La vulgarisation de l’avant-projet de la nouvelle constitution par les missionnaires du CNT, se poursuit à travers le pays depuis deux semaines. Une manière d’expliquer le contenu et aussi de tenir en compte les préoccupations des citoyens.
Cependant, plusieurs observateurs trouvent cette démarche biaisée. C’est le cas d’Ismaël Forécariah Camara, secrétaire fédéral de l’UFDG à Kindia 2. Lui, pense que le CNT a trébuché dans sa démarche.
‘’Le CNT doit d’abord produire le document, envoyer le document dans les différentes communautés, les personnes ressources et tous les groupes concernés. De s’approprier du document ou une lecture pour savoir effectivement ce qui est dedans. On ne peut pas corriger un document, si on n’a pas ce document là dans ses mains pour savoir est-ce que la virgule a été bien placée ? Pour savoir est-ce que le point est à sa place ? Mais si le CNT vient dans les localités et qu’ils commencent seulement à faire une lecture ou à faire un commentaire de certains points, on ne peut apprécier le contenu que, quand on a les documents et qu’on a lu. Que ça soit la lecture verticale ou horizontale par rapport à la compréhension du document. Mais venir faire un exposé, un exposé de 15 minutes avec un tel document d’une très grande importance, moi, je dirais que la démarche a été faussée’’, a-t-il estimé.
Plus loin, le secrétaire fédéral du parti UFDG à Kindia 2 souligne également quelques nuances par rapport aux élections.
‘’On n’a pas expliqué comment doivent se faire les élections, c’est un point important. Nous dire comment se passeront les élections, mais c’est un point qui a été occulté. Si la constitution n’est pas cousue à la taille des membres du CNRD, dans toutes les grandes démocraties, il existe des candidatures indépendantes. Peut-être qu’en Guinée, les candidatures indépendantes n’existent pas au niveau de la présidence. Vraiment, avec cette allure, on a peur réellement s’il devrait y avoir une candidature indépendante, ça ne serait pas avec le CNRD, sinon, on va dire que cette constitution est taillée sur mesure’’, a averti Ismaël Forécariah Camara.
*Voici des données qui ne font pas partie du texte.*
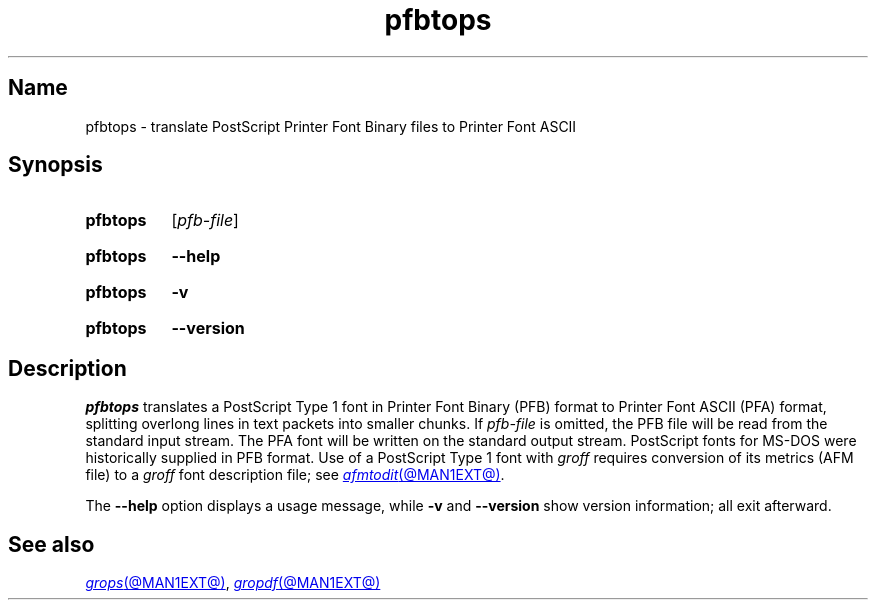 .TH pfbtops @MAN1EXT@ "@MDATE@" "groff @VERSION@"
.SH Name
pfbtops \- translate PostScript Printer Font Binary files to Printer
Font ASCII
.
.
.\" ====================================================================
.\" Legal Terms
.\" ====================================================================
.\"
.\" Copyright (C) 1989-2020 Free Software Foundation, Inc.
.\"
.\" Permission is granted to make and distribute verbatim copies of this
.\" manual provided the copyright notice and this permission notice are
.\" preserved on all copies.
.\"
.\" Permission is granted to copy and distribute modified versions of
.\" this manual under the conditions for verbatim copying, provided that
.\" the entire resulting derived work is distributed under the terms of
.\" a permission notice identical to this one.
.\"
.\" Permission is granted to copy and distribute translations of this
.\" manual into another language, under the above conditions for
.\" modified versions, except that this permission notice may be
.\" included in translations approved by the Free Software Foundation
.\" instead of in the original English.
.
.
.\" Save and disable compatibility mode (for, e.g., Solaris 10/11).
.do nr *groff_pfbtops_1_man_C \n[.cp]
.cp 0
.
.\" Define fallback for groff 1.23's MR macro if the system lacks it.
.nr do-fallback 0
.if !\n(.f           .nr do-fallback 1 \" mandoc
.if  \n(.g .if !d MR .nr do-fallback 1 \" older groff
.if !\n(.g           .nr do-fallback 1 \" non-groff *roff
.if \n[do-fallback]  \{\
.  de MR
.    ie \\n(.$=1 \
.      I \%\\$1
.    el \
.      IR \%\\$1 (\\$2)\\$3
.  .
.\}
.rr do-fallback
.
.
.\" ====================================================================
.SH Synopsis
.\" ====================================================================
.
.SY pfbtops
.RI [ pfb-file ]
.YS
.
.
.P
.SY pfbtops
.B \-\-help
.YS
.
.
.P
.SY pfbtops
.B \-v
.YS
.
.SY pfbtops
.B \%\-\-version
.YS
.
.
.\" ====================================================================
.SH Description
.\" ====================================================================
.
.I pfbtops
translates a PostScript Type\~1 font in Printer Font Binary (PFB) format
to Printer Font ASCII (PFA) format,
splitting overlong lines in text packets into smaller chunks.
.
If
.I pfb-file
is omitted,
the PFB file will be read from the standard input stream.
.
The PFA font will be written on the standard output stream.
.
PostScript fonts for MS-DOS were historically supplied in PFB format.
.
Use of a PostScript Type\~1 font with
.I groff
requires conversion of its metrics
(AFM file)
to a
.I groff
font description file;
see
.MR afmtodit @MAN1EXT@ .
.
.
.P
The
.B \-\-help
option displays a usage message,
while
.B \-v
and
.B \%\-\-version
show version information;
all exit afterward.
.
.
.\" ====================================================================
.SH "See also"
.\" ====================================================================
.
.MR grops @MAN1EXT@ ,
.MR gropdf @MAN1EXT@
.
.
.\" Restore compatibility mode (for, e.g., Solaris 10/11).
.cp \n[*groff_pfbtops_1_man_C]
.do rr *groff_pfbtops_1_man_C
.
.
.\" Local Variables:
.\" fill-column: 72
.\" mode: nroff
.\" End:
.\" vim: set filetype=groff textwidth=72:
Sur la tenue du référendum annoncé en fin décembre par le premier ministre Amadou Oury Bah sur RFI il y a juste quelques mois, notre interlocuteur a titillé le chef du Gouvernement de la transition.
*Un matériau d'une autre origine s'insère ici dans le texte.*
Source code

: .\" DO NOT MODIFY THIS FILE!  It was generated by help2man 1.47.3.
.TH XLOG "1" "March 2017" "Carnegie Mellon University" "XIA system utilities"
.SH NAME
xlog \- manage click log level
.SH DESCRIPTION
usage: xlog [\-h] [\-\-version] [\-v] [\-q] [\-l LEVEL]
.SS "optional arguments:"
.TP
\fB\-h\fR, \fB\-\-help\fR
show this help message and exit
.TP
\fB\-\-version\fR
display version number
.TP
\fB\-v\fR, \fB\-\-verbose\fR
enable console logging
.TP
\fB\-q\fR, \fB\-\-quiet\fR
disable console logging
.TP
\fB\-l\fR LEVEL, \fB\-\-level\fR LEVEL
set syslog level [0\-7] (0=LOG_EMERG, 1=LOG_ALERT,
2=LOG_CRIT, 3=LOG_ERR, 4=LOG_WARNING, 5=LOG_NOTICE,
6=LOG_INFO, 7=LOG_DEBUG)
‘’Il faudrait qu’on ait une responsabilité et que quand une autorité affirme quelque chose, il faudrait que cette affirmation soit respectée. Il faudrait que les guinéens sachent que ce qui est arrivé aujourd’hui, peut arriver demain aussi. Donc, on ne le souhaite pas. Si vous prenez la constitution de 1958 jusqu’ici, qu’est-ce qui a changé ? Rien n’a changé dans les constitutions. On a tout le temps dit que la Guinée est un État unitaire. Si on changeait ça pour un Etat fédéral ou confédéré, on pouvait dire qu’il y a eu un changement. Les constitutions c’est des amendements que l’on apporte’’, assure-t-il.
Avec la création des mouvements de soutien aux idéaux du CNRD un peu partout à travers le pays, cet acteur politique invite le locataire du Palais M5 à ne pas prendre en compte ce que disent certains guinéens.
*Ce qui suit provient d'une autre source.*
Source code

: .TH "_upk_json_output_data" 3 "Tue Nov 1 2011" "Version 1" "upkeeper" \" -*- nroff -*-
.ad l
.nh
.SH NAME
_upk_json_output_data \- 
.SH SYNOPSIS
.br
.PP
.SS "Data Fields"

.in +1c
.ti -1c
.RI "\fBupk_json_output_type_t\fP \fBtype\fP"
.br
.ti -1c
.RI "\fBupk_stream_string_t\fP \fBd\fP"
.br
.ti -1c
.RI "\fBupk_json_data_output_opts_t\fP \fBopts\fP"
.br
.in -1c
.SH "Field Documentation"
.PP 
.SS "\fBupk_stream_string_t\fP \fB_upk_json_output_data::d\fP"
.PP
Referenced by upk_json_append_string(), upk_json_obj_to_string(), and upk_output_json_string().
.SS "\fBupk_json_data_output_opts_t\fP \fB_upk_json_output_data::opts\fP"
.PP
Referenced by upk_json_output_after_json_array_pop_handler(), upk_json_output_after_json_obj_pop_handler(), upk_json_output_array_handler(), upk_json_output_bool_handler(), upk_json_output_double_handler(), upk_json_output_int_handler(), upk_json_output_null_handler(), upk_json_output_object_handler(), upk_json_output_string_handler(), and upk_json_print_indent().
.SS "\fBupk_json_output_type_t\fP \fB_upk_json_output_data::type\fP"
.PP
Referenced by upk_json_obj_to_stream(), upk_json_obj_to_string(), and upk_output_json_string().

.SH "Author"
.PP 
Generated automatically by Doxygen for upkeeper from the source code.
‘’Le respect des engagements, il ne faudrait pas que le président suive certains guinéens. Il y a certains guinéens qui étaient avec Alpha Condé et on voit ces mêmes personnes qui viennent autour du président. Ils sont capables demain d’être derrière quelqu’un d’autre aussi. Il faudrait qu’il y ait une maturité par rapport à ça. Tant que le guinéen, on n’a pas cette maturité, on ne peut pas s’en sortir. C’est le président qui doit savoir ça. Aujourd’hui, les gens sont en train de tout dire, les groupes de soutien un peu partout. Donc, ceux qui sont en train de lui dire, ce n’est pas vrai. Il faudrait qu’il (le président) soit grand pour connaître les guinéens’’, a-t-il invité.
Depuis Kindia, Amara dji SYLLA, pour Lerevelateur224.com.